The distribution of this press release and the Consent Solicitation Statement may be restricted by law in certain jurisdictions. Persons into whose possession this announcement and the Consent Solicitation Statement comes are required by the Company, the Trustee, the Solicitation Agents and the Information Agent and Tabulation Agent to inform themselves about, and to observe, any such restrictions.

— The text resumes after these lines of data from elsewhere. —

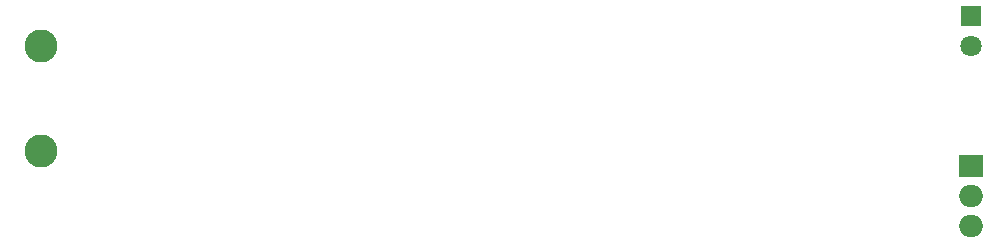
<source format=gbr>
%TF.GenerationSoftware,KiCad,Pcbnew,(5.1.9)-1*%
%TF.CreationDate,2021-03-19T17:10:50+05:30*%
%TF.ProjectId,PWM Based DC Motor Speed Controller,50574d20-4261-4736-9564-204443204d6f,rev?*%
%TF.SameCoordinates,Original*%
%TF.FileFunction,Copper,L2,Bot*%
%TF.FilePolarity,Positive*%
%FSLAX46Y46*%
G04 Gerber Fmt 4.6, Leading zero omitted, Abs format (unit mm)*
G04 Created by KiCad (PCBNEW (5.1.9)-1) date 2021-03-19 17:10:50*
%MOMM*%
%LPD*%
G01*
G04 APERTURE LIST*
%TA.AperFunction,ComponentPad*%
%ADD10C,2.800000*%
%TD*%
%TA.AperFunction,ComponentPad*%
%ADD11O,2.000000X1.905000*%
%TD*%
%TA.AperFunction,ComponentPad*%
%ADD12R,2.000000X1.905000*%
%TD*%
%TA.AperFunction,ComponentPad*%
%ADD13C,1.800000*%
%TD*%
%TA.AperFunction,ComponentPad*%
%ADD14R,1.800000X1.800000*%
%TD*%
G04 APERTURE END LIST*
D10*
%TO.P,TP2,1*%
%TO.N,Net-(C1-Pad2)*%
X91440000Y-96520000D03*
%TD*%
%TO.P,TP1,1*%
%TO.N,Net-(D1-Pad2)*%
X91440000Y-87630000D03*
%TD*%
D11*
%TO.P,Q1,3*%
%TO.N,Net-(C1-Pad2)*%
X170180000Y-102870000D03*
%TO.P,Q1,2*%
%TO.N,Net-(D4-Pad1)*%
X170180000Y-100330000D03*
D12*
%TO.P,Q1,1*%
%TO.N,Net-(Q1-Pad1)*%
X170180000Y-97790000D03*
%TD*%
D13*
%TO.P,M1,2*%
%TO.N,Net-(D4-Pad1)*%
X170180000Y-87630000D03*
D14*
%TO.P,M1,1*%
%TO.N,Net-(D1-Pad2)*%
X170180000Y-85090000D03*
%TD*%
M02*

</source>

Neither the Consent Solicitation Statement nor any documents related to the Consent Solicitation have been filed with, and have not been approved or reviewed by any federal or state securities commission or regulatory authority of any country. No authority has passed upon the accuracy or adequacy of the Consent Solicitation Statement, or any documents related to the Consent Solicitation, and it is unlawful and may be a criminal offense to make any representation to the contrary.
This announcement is for informational purposes only, does not constitute a solicitation of consent with respect to any Notes, does not constitute an invitation to participate in the Consent Solicitation in or from any jurisdiction in or from which, or to or from any person to or from whom, it is unlawful to make such invitation under applicable securities laws or grant such consent and does not constitute an offer to sell or the solicitation of an offer to buy any securities. The Consent Solicitation is being made solely pursuant to the Consent Solicitation Statement and related documents, which set forth detailed statements of the terms of the Consent Solicitation.
The Consent Solicitation Statement should not be forwarded or distributed to any other person and should not be reproduced in any manner whatsoever.